Task requirements »
Can you write out the records from the start through the line containing "グラフィティは時折描かれているものが政治的な内容でマ", substituting "社会的" for "政治的", leaving everything else unchanged and omitting the pictures?

Data for this exercise »
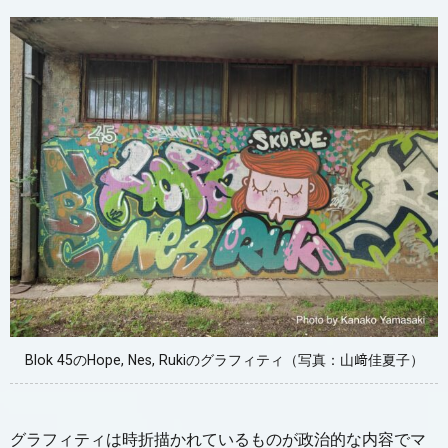
Blok 45のHope, Nes, Rukiのグラフィティ（写真：山﨑佳夏子）
グラフィティは時折描かれているものが政治的な内容でマ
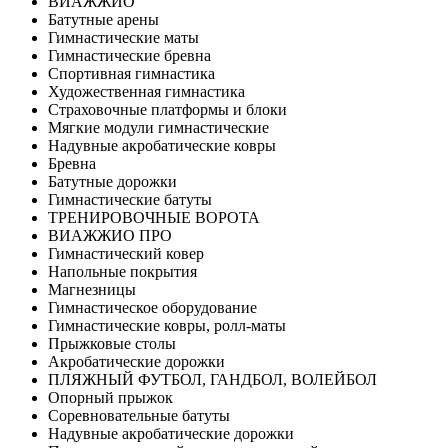
ВИАЖЖИО
Батутные арены
Гимнастические маты
Гимнастические бревна
Спортивная гимнастика
Художественная гимнастика
Страховочные платформы и блоки
Мягкие модули гимнастические
Надувные акробатические ковры
Бревна
Батутные дорожки
Гимнастические батуты
ТРЕНИРОВОЧНЫЕ ВОРОТА
ВИАЖЖИО ПРО
Гимнастический ковер
Напольные покрытия
Магнезницы
Гимнастическое оборудование
Гимнастические ковры, ролл-маты
Прыжковые столы
Акробатические дорожки
ПЛЯЖНЫЙ ФУТБОЛ, ГАНДБОЛ, ВОЛЕЙБОЛ
Опорный прыжок
Соревновательные батуты
Надувные акробатические дорожки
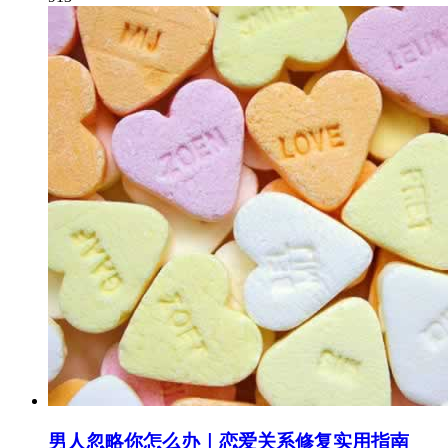
男人忽略你怎么办｜恋爱关系修复实用指南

Written response »
Blok 45のHope, Nes, Rukiのグラフィティ（写真：山﨑佳夏子）
グラフィティは時折描かれているものが社会的な内容でマ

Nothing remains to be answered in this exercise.